Life is depressing. I had the sudden urge to make this after watching s piece on the news with a fire on a mountain. It was shaped like an eye.... My brothers and I say it's a sign from God, the Divine, or whoever has enough magic to conjure this up.... And I kept saying stuff about the wind how and how strong it's been--Kamikaze...
That kind of explains some of the things in there....
I don't believe in god though. Hell, I may be buddhist, but I don't even pray to my own god...
It just felt right....
I'm in a state of panic, and probably depression and shock too....
But anyway. I am too sick and worried to do anything else then try to vent this panic....
I sketched up myself first, and must've realized somewhere along the way or before when I was planning to draw this that Jedexa must hate fire too... After all, it's a huge part of her life (I doubt anyone knows Jay's life 'cept me.... not that you need to know). There's really no reason why Jay's scar and my tears are in color either.... Jay's scar isn't even a burn, so I dunno why it's emphasized... I guess it just needed something. and I'm not supposed to be crying, it just fit the mood. Really, I think I started this when I was arguing with Quad on the internet, so... meh. My brain is just too jumbled to remember much even if it's only a few hours ago. I like my eye... I was planning to draw a "zombified/dead" version of my new style of eyes, yet somehow... it turned out to be this. I dunno. I like it though... I need to find out how i did that... and my hair is a sketchy version of my new 'do... yeah. Maybe getting bangs wasn't such a bad idea....
I must've tried doing that fire to the right a hundred of times... so annoying.... that smog thingy between the fire and the faces is actually a very failed attempt at fire.... I just thought it's look like cool smoke. The white magic-y shojo-looking effect was totally unplanned. at first, I just forgot to change the eraser shape. This turned out cooler, so I kept it.
All those numbers and whatever I got mostly cuz I did some digging. I even quoted one of the articles I found in my picture. I'll list my references so no one can flame me and whatever and be snobby about getting the numbers wrong (>_> ....). It was kind of annoying and depressing to go through so many firestorm articles....
http://www.signonsandiego.com/news/metro/20071023-9999-1n23firemain.html http://www.signonsandiego.com/news/fires/weekoffire/20031030-9999_1n30main.html http://www.signonsandiego.com/news/fires/20031104-0936-wildfires.html http://www.nbcsandiego.com/news/14405372/detail.html?dl=mainclick
I used a few pictures I got off the NBC website.... I like the bottom right corner one--it was near a lake or reservoir or something....

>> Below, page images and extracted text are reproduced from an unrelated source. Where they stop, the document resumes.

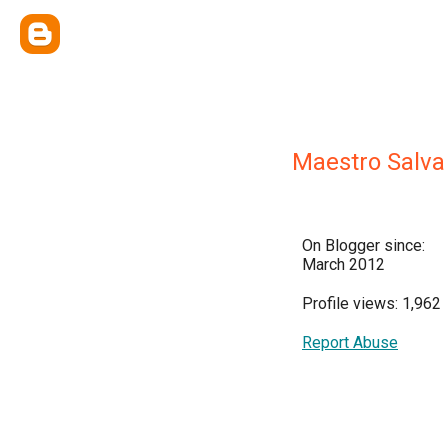
Maestro Salva
On Blogger since:
March 2012
Profile views: 1,962
Report Abuse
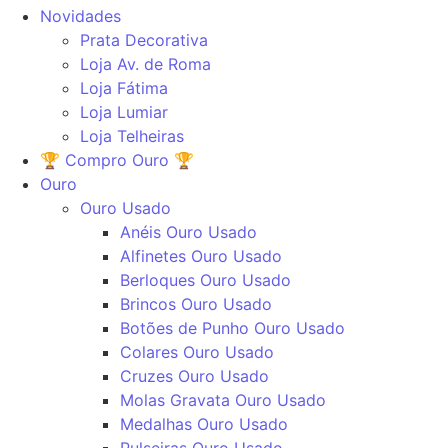
Novidades
Prata Decorativa
Loja Av. de Roma
Loja Fátima
Loja Lumiar
Loja Telheiras
🏆 Compro Ouro 🏆
Ouro
Ouro Usado
Anéis Ouro Usado
Alfinetes Ouro Usado
Berloques Ouro Usado
Brincos Ouro Usado
Botões de Punho Ouro Usado
Colares Ouro Usado
Cruzes Ouro Usado
Molas Gravata Ouro Usado
Medalhas Ouro Usado
Pulseiras Ouro Usado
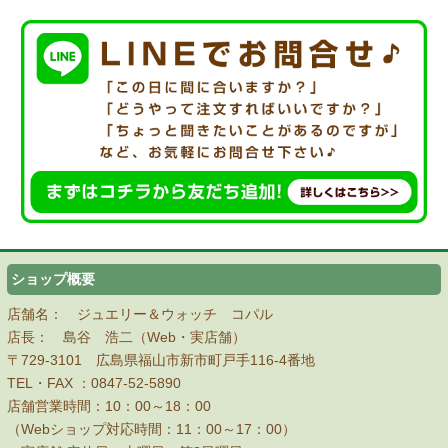
ショップ概要
店舗名： ジュエリー＆ウォッチ コパル
店長： 島谷 浩二（Web・実店舗）
〒729-3101 広島県福山市新市町戸手116-4番地
TEL・FAX ：
0847-52-5890
店舗営業時間：10：00～18：00
（Webショップ対応時間：11：00～17：00）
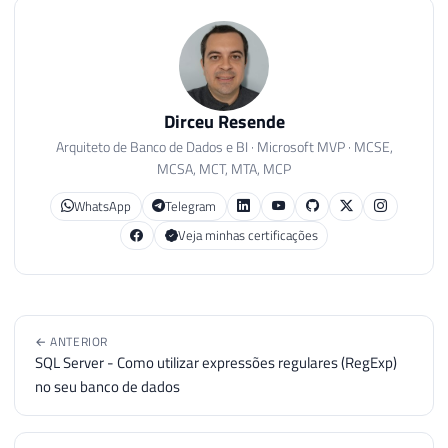
32
33
if
(
(
ch 
>=
65
&&
 ch 
<
34
                        builder
.
Append
(
ch
35
else
if
(
substituirPo
36
                        builder
.
Append
(
su
Dirceu Resende
37
Arquiteto de Banco de Dados e BI · Microsoft MVP · MCSE,
38
}
MCSA, MCT, MTA, MCP
39
else
40
{
WhatsApp
Telegram
41
Veja minhas certificações
42
if
(
(
ch 
>=
65
&&
 ch 
<
43
                        builder
.
Append
(
ch
44
else
if
(
substituirPo
45
                        builder
.
Append
(
su
46
← ANTERIOR
SQL Server - Como utilizar expressões regulares (RegExp)
47
}
no seu banco de dados
48
}
49
else
50
{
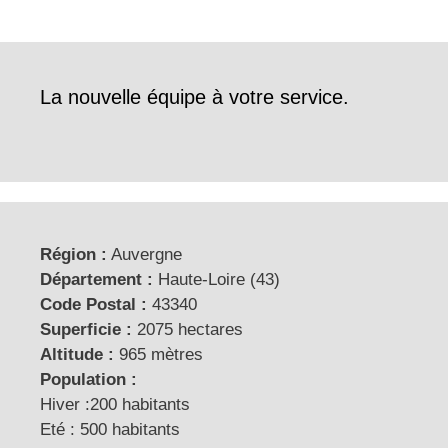
La nouvelle équipe à votre service.
Région :
Auvergne
Département :
Haute-Loire (43)
Code Postal :
43340
Superficie :
2075 hectares
Altitude :
965 mètres
Population :
Hiver :200 habitants
Eté : 500 habitants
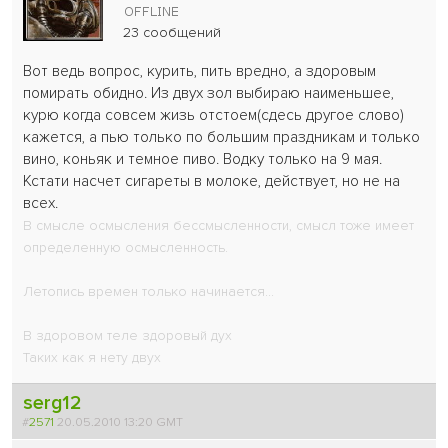
23 сообщений
Вот ведь вопрос, курить, пить вредно, а здоровым
помирать обидно. Из двух зол выбираю наименьшее,
курю когда совсем жизь отстоем(сдесь другое слово)
кажется, а пью только по большим праздникам и только
вино, коньяк и темное пиво. Водку только на 9 мая.
Кстати насчет сигареты в молоке, действует, но не на
всех.
В смысле осмысления бессмысленности, смысл тоже имеет
определенную осмысленность.
Летопись времен только начинается...
В здоровом теле здоровый дух
Таких как я нету двух
serg12
#
2571
20.05.2010 13:20 GMT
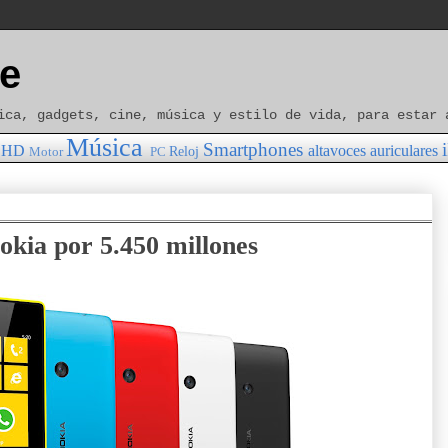
e
ica, gadgets, cine, música y estilo de vida, para estar 
Música
Smartphones
HD
altavoces
auriculares
Reloj
Motor
PC
kia por 5.450 millones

I only used the one in the top-right because my mom said that that was the place where Tao (?) lived.... You can't see the fire, but it was there....
The 2003 Firestorms hadn't affected me much except for it being the first year where I never got to go trick-or-treating. Why is it that this 2007 storm has me so worked up? Is it because Life's going downhill? Or that I'm just not seeing the glass half-full anymore, or probably ever again?
...*sigh* I didn't realize how late it was... When the sky's always dark, it'll do that to you. It'll also make you tired... all the time.
Do whatever you want with this picture... It's wall-paper sized for a reason (it looks so small now that I've got a bigger screen though...).... Just... give credit or tell me, and steal it and die...
Comments
Keahi Says:
To slip into my analytical self, the scar and tears are there probably to emphasize the pain and sadness you're feeling from the epidemic. As for the quote, I have something to add. Fire doesn't just destroy life, but it helps to renew what was once there. It's nature's way of fertilizing the soil. Yes, it's quite a disaster when it breaks out through residential homes, but people are determined to rebuild. It's actually quite beautiful really the way fire works.
Finally, fires are breaking out more commonly because the time when the world ceases to exist is coming. I feel it come closer with each day that passes. My personal thought is the world has seven years left before all Hell breaks loose, but please don't take that as an actual prediction. It's just a guess. *hug* It'll be ok. Homes will be rebuilt, people's wounds will heal (both emotional and physical), and life will become what it was before the fires. Trust me. Humans are resilient beings. They've lasted this long and I'm sure they'll continue to do so till the end of time.